After nearly five years of silence, Richie Hawtin's minimal side-project, Plastikman, unexpectedly is seeing another release. "Closer," the fifth for Plastikman, doesn't really visit too much new ground, however, for those fans of minimal techno, there are few who can equal him. One of the things that people have been yammering over is the decision to include his own voice on the record, albeit in a vocoded, pitch-shifted kind of way. Sadly, both the cliched way he chose to do it and the lyrics he chose do their best to detract from otherwise solid music. The tracks are, in general, beautifully crafted with a grace that brings each and every sound to the forefront as it unfolds from the soundscapes. I use that word in particular as many of the tracks here bend much more to the soundscape edge than anything that would touch the dancefloor.

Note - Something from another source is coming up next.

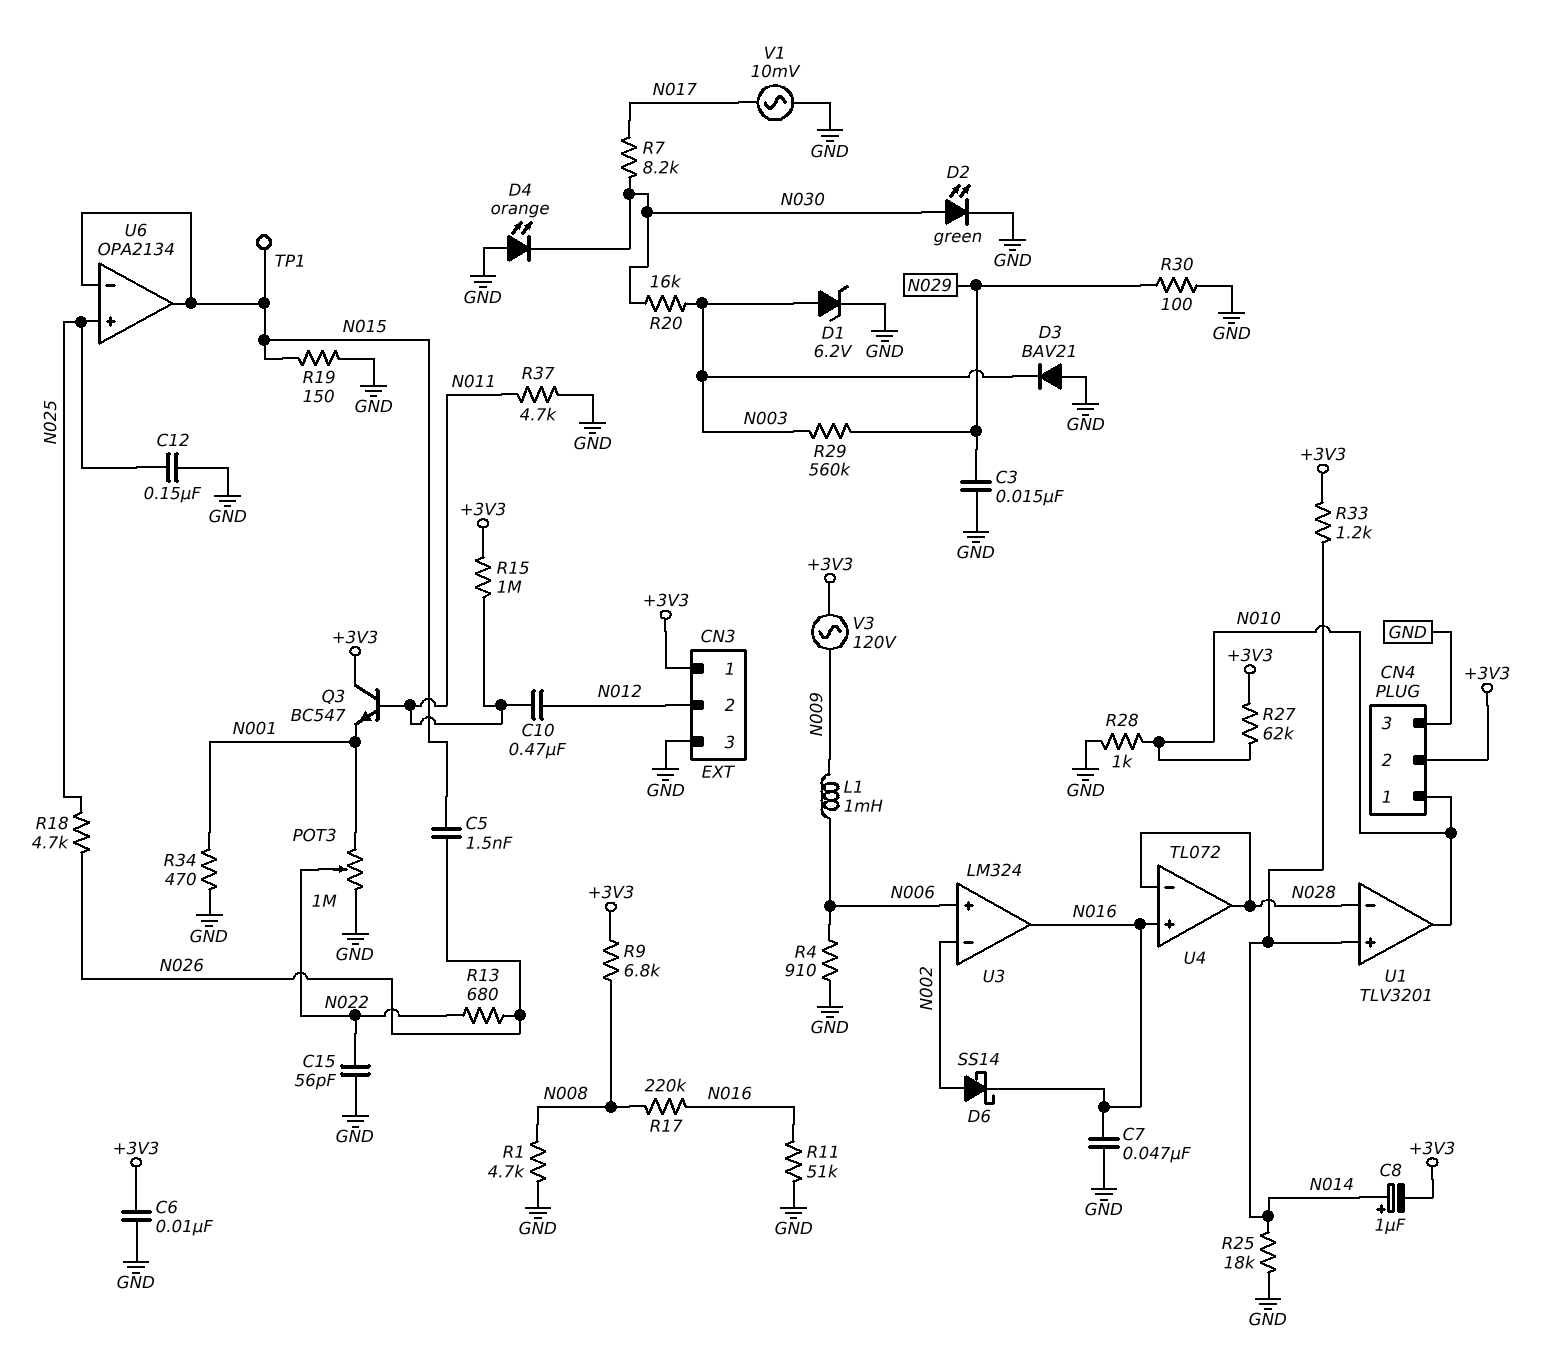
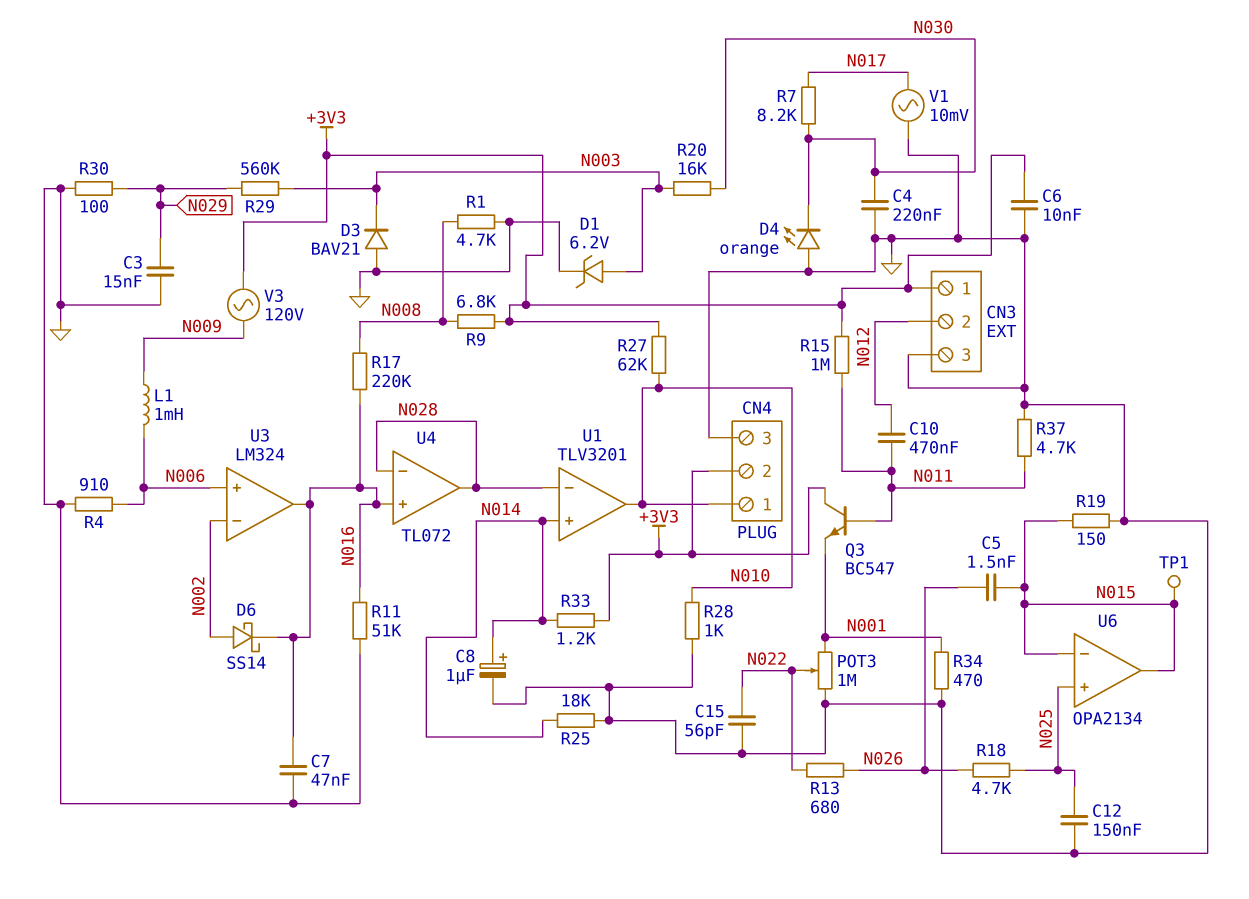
C4: none -> 220nF (GND, N030)
C8: 1uF (plus N014, minus +3V3) -> 1uF (plus N014, minus GND)
D2: LED green (A N030, K GND) -> none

The album starts with the track "Ask Yourself." Cheesy vocals samples aside, the synth lines set a dark, stark mood brilliantly. The first beat doesn't even happen until the fourth minute into the track, and it's not particularly missed. "Lost" also continues the theme of just dark soundscapes where the sparse sounds command the space they are receiving. "Disconnect" is another example of a beautiful track, made predominantly interesting by interweaving sounds of a tone smeared up and down the scale and a simple bass line. Unfortunately vocals that would make any sixteen year old goth proud are also present here, distracting from how good the track is. "Ping Pong" is one of the most rhythmically interesting tracks on the album; two slightly out of phase drum lines run the show as an occasional sounds flutter in and out between them. At moments in the ten minute excursion, everything mystically comes together, giving the most danceable moments on "Closer." From "Ping Pong" on, the pieces tend to lean more toward the beats, giving an experience a little closer to the older Plastikman work, with "I don't know" and "Mind Rewind" standing out as well-made more club-oriented tracks. Although there are better places to start if people want to see where all this Plastikman hype is from, "Closer" does stand up as a solid listen. If you're looking for some good, new, minimal techno, then I would recommend this CD.